There are 107 verses like these in the Koran, conservatively counted. And, unlike the rather violent passages in the Old Testament, all of these are open-ended, not tied into a particular situation or historical context. This should be enough to show that Islam, for all its sterling qualities, doesn’t foster moderation in its adherents.

The Koran is a long book, and calls to murder and mutilation are of course leavened there with peaceful dicta as well. But it’s sheer larceny to suggest that horrific violence is ‘inimical to Islam’. It is not – especially when mullahs around the world, emphatically including France and Britain, preach a message of hate with ample scriptural support.

A moderate Muslim, in other words, is an oxymoron. A pious believer can’t possibly ignore the 107 verses calling for cannibalistic violence.

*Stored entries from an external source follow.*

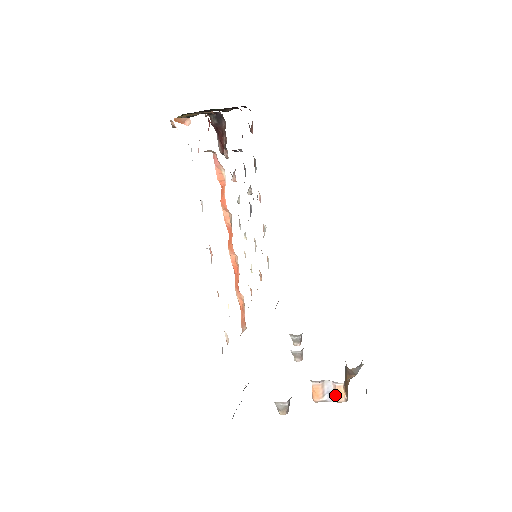
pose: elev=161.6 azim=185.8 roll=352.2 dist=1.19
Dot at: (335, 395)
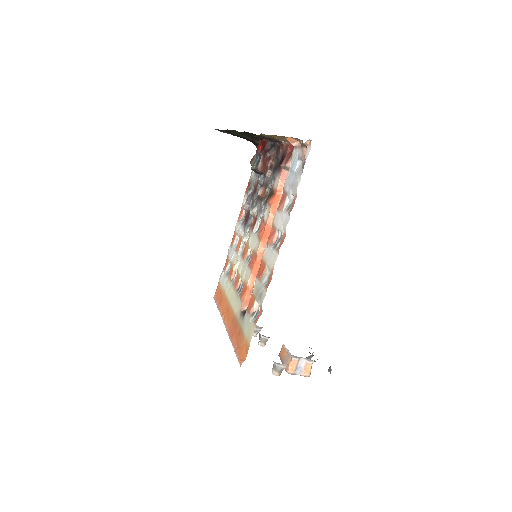
Dot at: (304, 370)
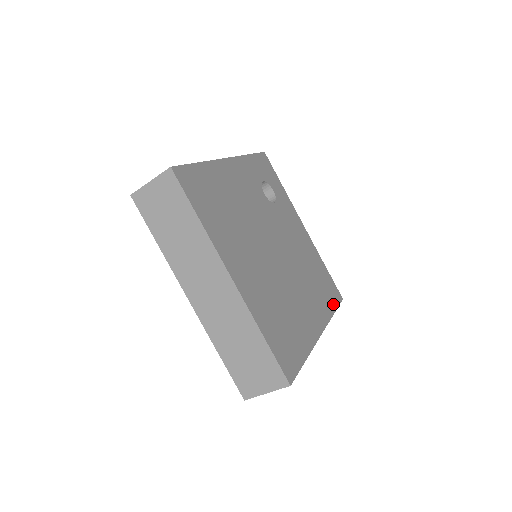
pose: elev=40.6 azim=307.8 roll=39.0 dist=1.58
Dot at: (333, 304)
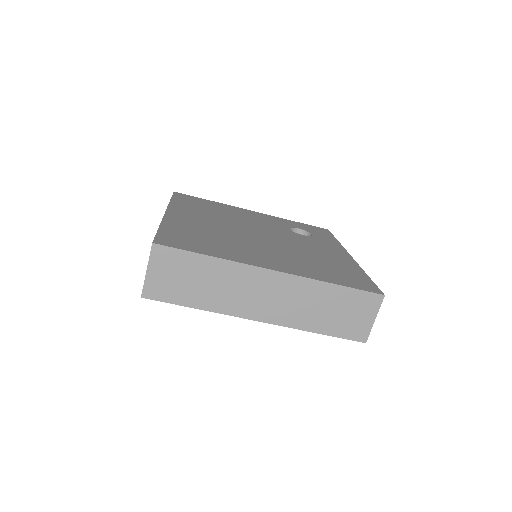
Dot at: (344, 283)
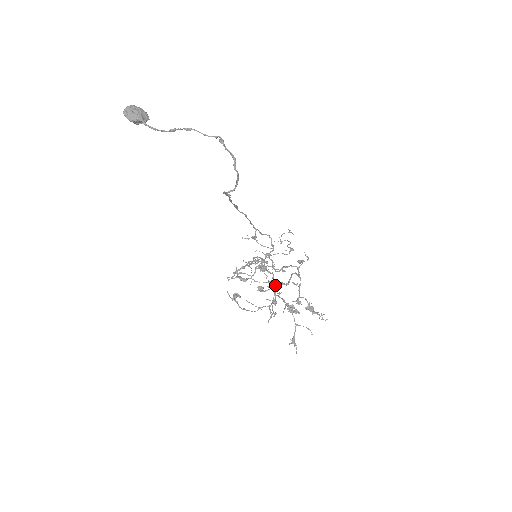
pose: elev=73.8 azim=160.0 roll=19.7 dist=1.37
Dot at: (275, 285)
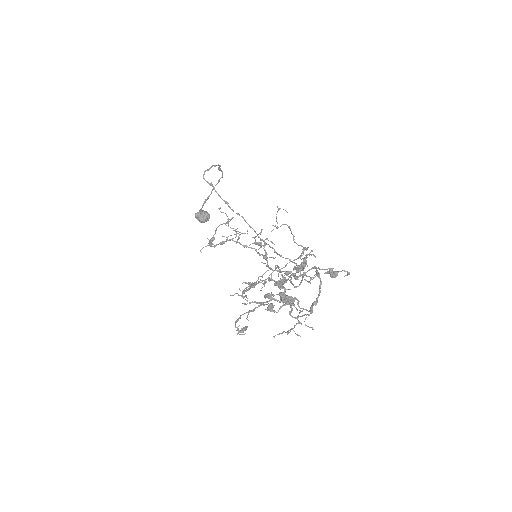
Dot at: (230, 220)
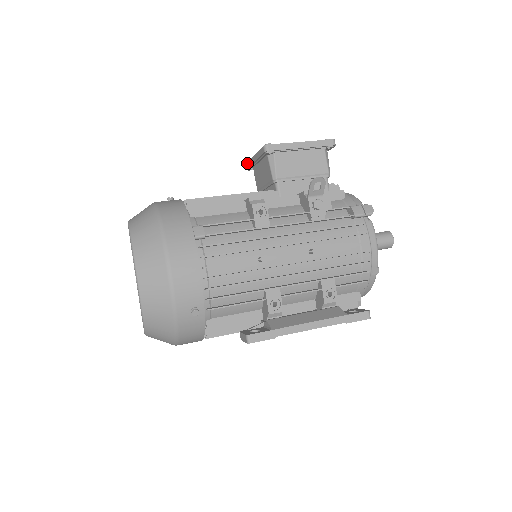
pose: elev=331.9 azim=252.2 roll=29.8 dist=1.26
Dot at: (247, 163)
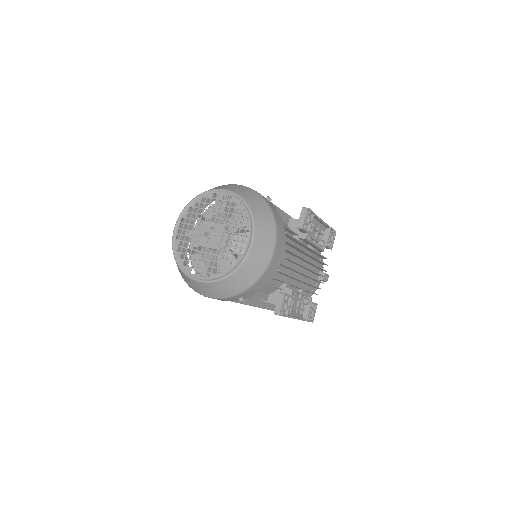
Dot at: occluded
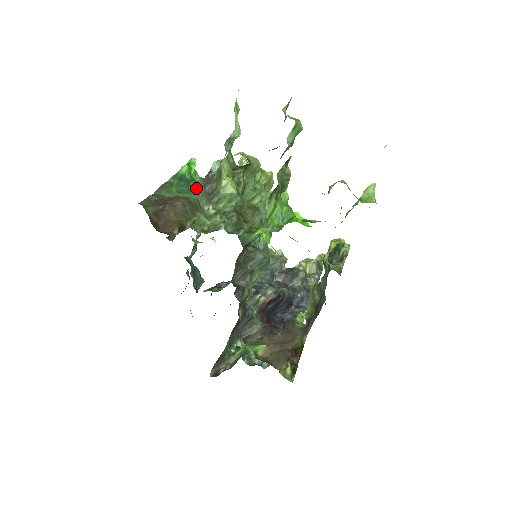
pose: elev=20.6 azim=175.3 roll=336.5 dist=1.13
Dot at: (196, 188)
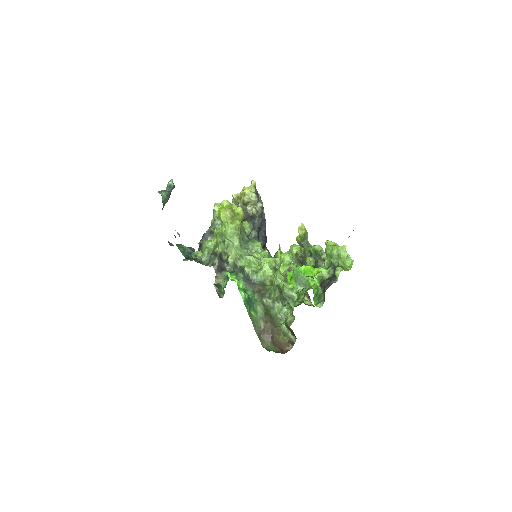
Dot at: (254, 297)
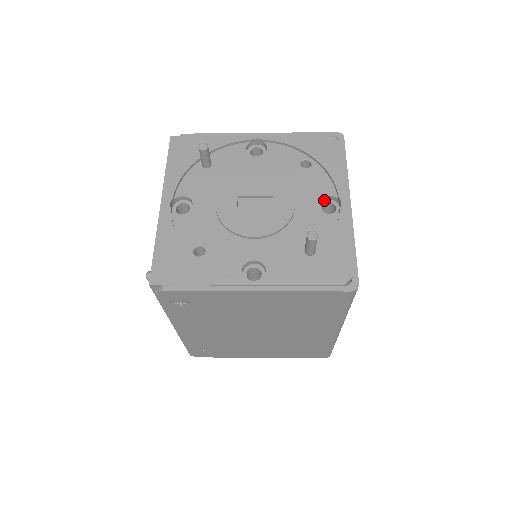
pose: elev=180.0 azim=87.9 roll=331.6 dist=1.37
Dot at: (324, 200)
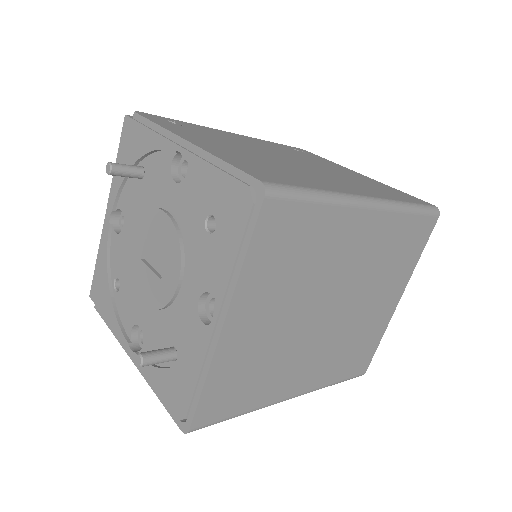
Dot at: occluded
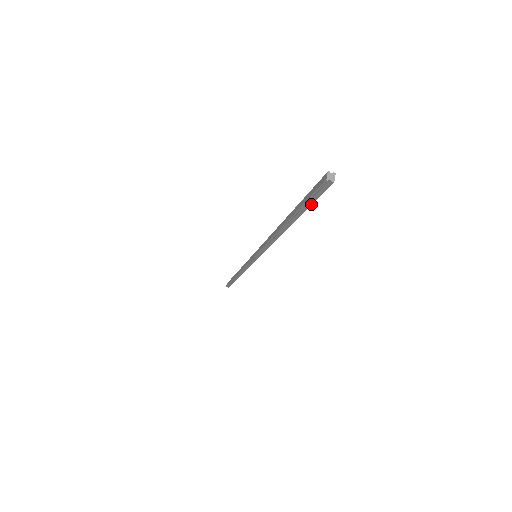
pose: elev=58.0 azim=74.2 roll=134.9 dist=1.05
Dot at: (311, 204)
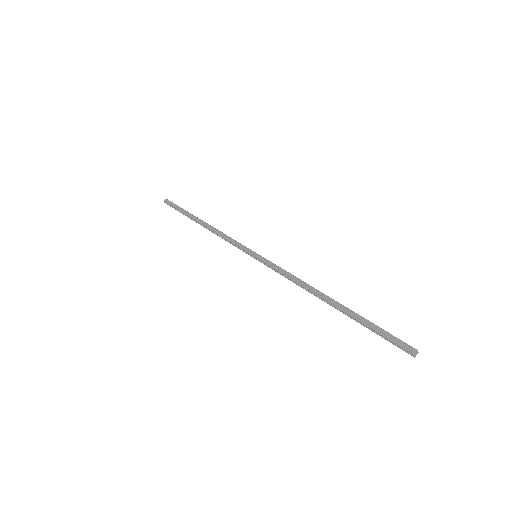
Dot at: (377, 334)
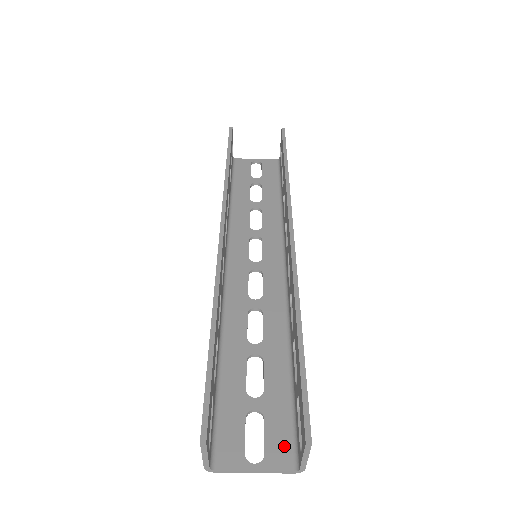
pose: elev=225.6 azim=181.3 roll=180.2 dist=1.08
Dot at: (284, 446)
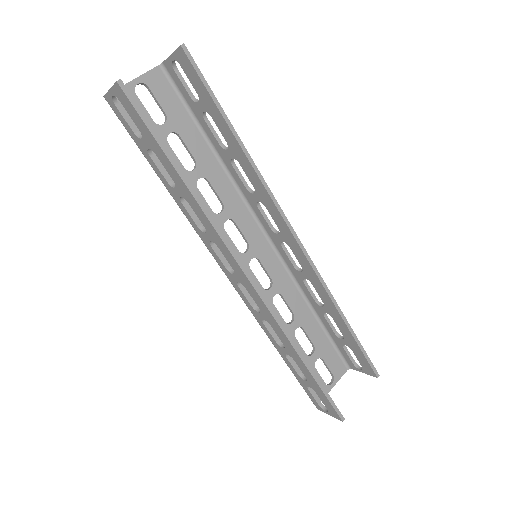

And if he does ignore them – as Dr Ahmed seems to be doing – then he’s not a pious believer.

As we mourn the Paris casualties of the Muslim war on infidels and anyone else they dislike, allow me on this Sunday morning to refer to the book that emphatically doesn’t call, in any part of its canon, for the slaying of idolaters, apostates and nonbelievers:

“But I say unto you, Love your enemies, bless them that curse you, do good to them that hate you, and pray for them which despitefully use you and prosecute you;” Amen.